Publié le 20 octobre 2019 Mis à jour le 4 mars 2021

Nicolas Boileau (Université Aix-Marseille) intervient cette semaine sur le sujet suivant : "Woolf's Feminisms: Peace, Freedom and Subjection"

Date(s)

le 23 mars 2021

17h-19h
Lieu(x)
La réunion se fera en visioconférence. Merci de cliquer sur le lien suivant pour vous inscrire.
Woolf has become a paragon of feminism despite her claims that the term itself did not encapsulate the essence of what she stood for. If the question of war and peace, not entirely unrelated to her passion for Russian literature, has now become one way of analysing her ambiguous stance, her resistance to a collective movement is also marked by her clear understanding of the processes of inclusion and exclusion, alienation and emancipation, the subjection to the signifier and her qualms about the possibility of debating, discussing and challenging even the most accepted views of her time.

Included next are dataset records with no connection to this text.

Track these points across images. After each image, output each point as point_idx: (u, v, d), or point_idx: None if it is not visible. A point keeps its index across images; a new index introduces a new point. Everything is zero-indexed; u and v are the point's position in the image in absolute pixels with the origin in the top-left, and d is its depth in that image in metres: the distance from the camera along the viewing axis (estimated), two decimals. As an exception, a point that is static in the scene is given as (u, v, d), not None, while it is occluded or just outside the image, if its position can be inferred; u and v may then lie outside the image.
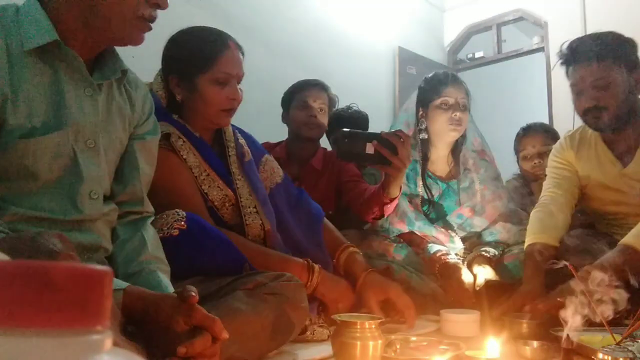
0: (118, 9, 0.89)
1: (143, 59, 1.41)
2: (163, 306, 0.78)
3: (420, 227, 1.87)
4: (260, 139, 2.00)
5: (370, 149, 1.45)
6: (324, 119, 2.09)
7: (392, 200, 1.61)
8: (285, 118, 2.15)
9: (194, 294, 0.76)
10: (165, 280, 0.95)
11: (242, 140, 1.49)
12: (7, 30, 0.87)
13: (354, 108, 2.55)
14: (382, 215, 1.70)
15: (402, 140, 1.45)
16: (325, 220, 1.59)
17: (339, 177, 2.00)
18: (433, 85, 1.91)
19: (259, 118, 2.40)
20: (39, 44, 0.87)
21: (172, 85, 1.35)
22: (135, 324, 0.79)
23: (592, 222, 1.77)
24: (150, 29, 0.95)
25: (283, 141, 2.18)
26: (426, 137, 1.94)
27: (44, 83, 0.89)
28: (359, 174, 2.02)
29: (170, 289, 0.92)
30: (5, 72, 0.84)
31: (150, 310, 0.79)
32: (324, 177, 2.04)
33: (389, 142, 1.45)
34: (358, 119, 2.52)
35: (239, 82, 1.36)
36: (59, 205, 0.90)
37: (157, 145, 1.14)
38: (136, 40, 0.95)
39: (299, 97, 2.09)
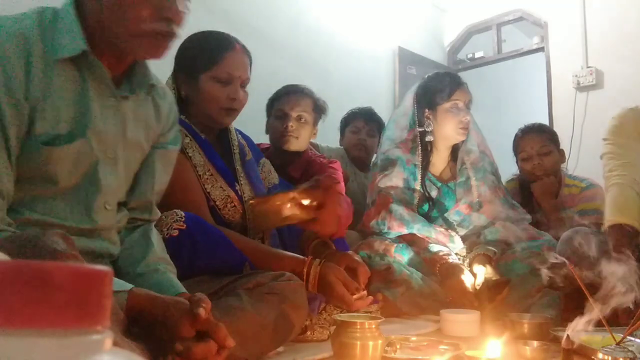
0: (125, 26, 0.87)
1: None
2: (172, 309, 0.78)
3: (420, 229, 1.86)
4: (260, 139, 2.00)
5: (290, 210, 1.26)
6: (303, 129, 1.87)
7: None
8: (267, 127, 1.98)
9: (202, 312, 0.76)
10: (176, 281, 0.96)
11: (242, 141, 1.53)
12: (44, 34, 0.86)
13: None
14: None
15: (328, 188, 1.29)
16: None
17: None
18: (442, 88, 1.89)
19: (259, 118, 2.40)
20: (70, 54, 0.86)
21: (178, 82, 1.38)
22: (140, 325, 0.79)
23: (595, 222, 1.76)
24: (167, 41, 0.90)
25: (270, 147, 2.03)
26: (432, 139, 1.93)
27: (71, 90, 0.88)
28: (337, 172, 1.90)
29: (183, 290, 0.93)
30: (39, 78, 0.84)
31: (158, 312, 0.79)
32: (300, 183, 1.92)
33: (313, 194, 1.26)
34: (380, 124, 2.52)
35: (243, 85, 1.39)
36: (73, 212, 0.90)
37: (176, 155, 1.14)
38: (152, 54, 0.92)
39: (277, 106, 1.90)
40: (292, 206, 1.29)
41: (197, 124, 1.39)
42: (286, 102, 1.88)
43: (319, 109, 1.94)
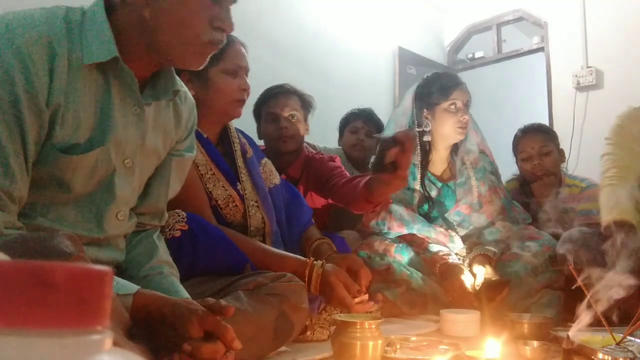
0: (181, 35, 0.86)
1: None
2: (180, 309, 0.79)
3: (420, 230, 1.86)
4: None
5: (390, 157, 1.25)
6: (297, 128, 1.87)
7: (377, 203, 1.49)
8: (259, 132, 1.96)
9: (231, 307, 0.78)
10: (180, 285, 0.96)
11: (243, 140, 1.53)
12: (70, 38, 0.83)
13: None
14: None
15: (411, 138, 1.28)
16: (311, 230, 1.57)
17: (317, 178, 1.82)
18: (440, 88, 1.89)
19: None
20: (98, 60, 0.84)
21: (184, 81, 1.37)
22: (147, 325, 0.79)
23: (596, 222, 1.76)
24: (212, 51, 0.91)
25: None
26: (430, 139, 1.93)
27: (94, 97, 0.86)
28: (339, 165, 1.86)
29: (186, 295, 0.92)
30: (62, 83, 0.82)
31: (167, 311, 0.79)
32: (301, 183, 1.90)
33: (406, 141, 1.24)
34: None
35: (246, 75, 1.42)
36: (84, 220, 0.89)
37: (191, 163, 1.13)
38: (197, 65, 0.92)
39: (266, 109, 1.89)
40: (393, 153, 1.25)
41: (200, 122, 1.39)
42: (275, 104, 1.87)
43: (306, 105, 1.94)
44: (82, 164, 0.85)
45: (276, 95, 1.89)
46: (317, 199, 1.89)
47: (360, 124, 2.54)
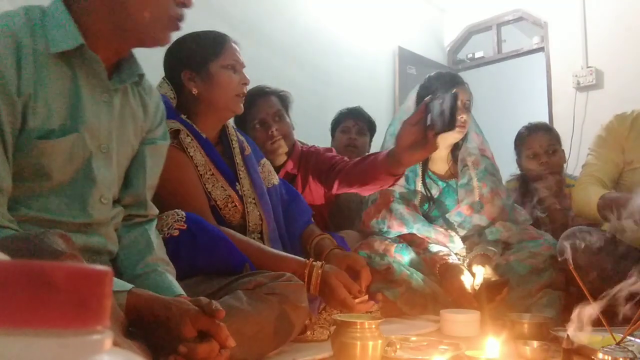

Seeing her 'ambiguity' (a term often used when dealing with Woolf) as a sign of resistance, this talk will also try to show how this case-study led to an object of research on women's resistance to feminism (Projet Horizon LERMA, A*MIDEX pépinières d'excellence 2018-20) and the questions raised by the inclusion of this example into a larger framework to look at the difficult relation between individuals and ideologies.